Could you write out, word for word, each line from the one containing "[628,347,674,359] Great! ->" to the last line of the data below, both included and nothing more?

(DATA FOR THE TASK begins)

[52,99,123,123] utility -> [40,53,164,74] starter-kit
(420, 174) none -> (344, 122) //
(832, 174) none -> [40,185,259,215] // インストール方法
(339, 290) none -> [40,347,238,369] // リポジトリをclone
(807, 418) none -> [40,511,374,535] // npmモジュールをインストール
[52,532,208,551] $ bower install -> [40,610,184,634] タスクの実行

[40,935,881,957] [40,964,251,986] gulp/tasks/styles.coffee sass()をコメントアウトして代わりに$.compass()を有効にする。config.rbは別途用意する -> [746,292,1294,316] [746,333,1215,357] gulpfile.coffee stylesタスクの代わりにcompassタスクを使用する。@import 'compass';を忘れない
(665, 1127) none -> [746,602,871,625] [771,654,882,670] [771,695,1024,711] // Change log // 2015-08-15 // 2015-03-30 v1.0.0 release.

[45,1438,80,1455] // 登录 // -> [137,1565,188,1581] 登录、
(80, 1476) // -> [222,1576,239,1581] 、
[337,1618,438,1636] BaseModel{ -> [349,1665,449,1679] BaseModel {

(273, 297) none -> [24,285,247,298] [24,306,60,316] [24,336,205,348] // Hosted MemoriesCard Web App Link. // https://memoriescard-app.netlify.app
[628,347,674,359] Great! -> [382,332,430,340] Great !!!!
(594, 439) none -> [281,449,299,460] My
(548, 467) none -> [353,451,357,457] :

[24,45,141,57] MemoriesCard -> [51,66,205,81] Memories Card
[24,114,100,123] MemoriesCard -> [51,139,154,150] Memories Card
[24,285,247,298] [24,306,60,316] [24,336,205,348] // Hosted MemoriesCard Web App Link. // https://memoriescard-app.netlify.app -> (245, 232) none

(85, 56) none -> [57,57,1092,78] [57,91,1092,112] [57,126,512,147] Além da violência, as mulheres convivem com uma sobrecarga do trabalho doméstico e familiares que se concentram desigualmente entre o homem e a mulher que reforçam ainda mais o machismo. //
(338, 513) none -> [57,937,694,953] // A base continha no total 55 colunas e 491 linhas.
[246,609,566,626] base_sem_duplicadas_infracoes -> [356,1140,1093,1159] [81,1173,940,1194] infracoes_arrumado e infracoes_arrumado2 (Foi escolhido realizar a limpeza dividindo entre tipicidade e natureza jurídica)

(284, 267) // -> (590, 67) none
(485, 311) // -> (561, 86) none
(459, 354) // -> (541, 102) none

(DATA FOR THE TASK ends)

> EXPECTED ANSWER
[628,347,674,359] Great! -> [382,332,430,340] Great !!!!
(594, 439) none -> [281,449,299,460] My
(548, 467) none -> [353,451,357,457] :

[24,45,141,57] MemoriesCard -> [51,66,205,81] Memories Card
[24,114,100,123] MemoriesCard -> [51,139,154,150] Memories Card
[24,285,247,298] [24,306,60,316] [24,336,205,348] // Hosted MemoriesCard Web App Link. // https://memoriescard-app.netlify.app -> (245, 232) none

(85, 56) none -> [57,57,1092,78] [57,91,1092,112] [57,126,512,147] Além da violência, as mulheres convivem com uma sobrecarga do trabalho doméstico e familiares que se concentram desigualmente entre o homem e a mulher que reforçam ainda mais o machismo. //
(338, 513) none -> [57,937,694,953] // A base continha no total 55 colunas e 491 linhas.
[246,609,566,626] base_sem_duplicadas_infracoes -> [356,1140,1093,1159] [81,1173,940,1194] infracoes_arrumado e infracoes_arrumado2 (Foi escolhido realizar a limpeza dividindo entre tipicidade e natureza jurídica)

(284, 267) // -> (590, 67) none
(485, 311) // -> (561, 86) none
(459, 354) // -> (541, 102) none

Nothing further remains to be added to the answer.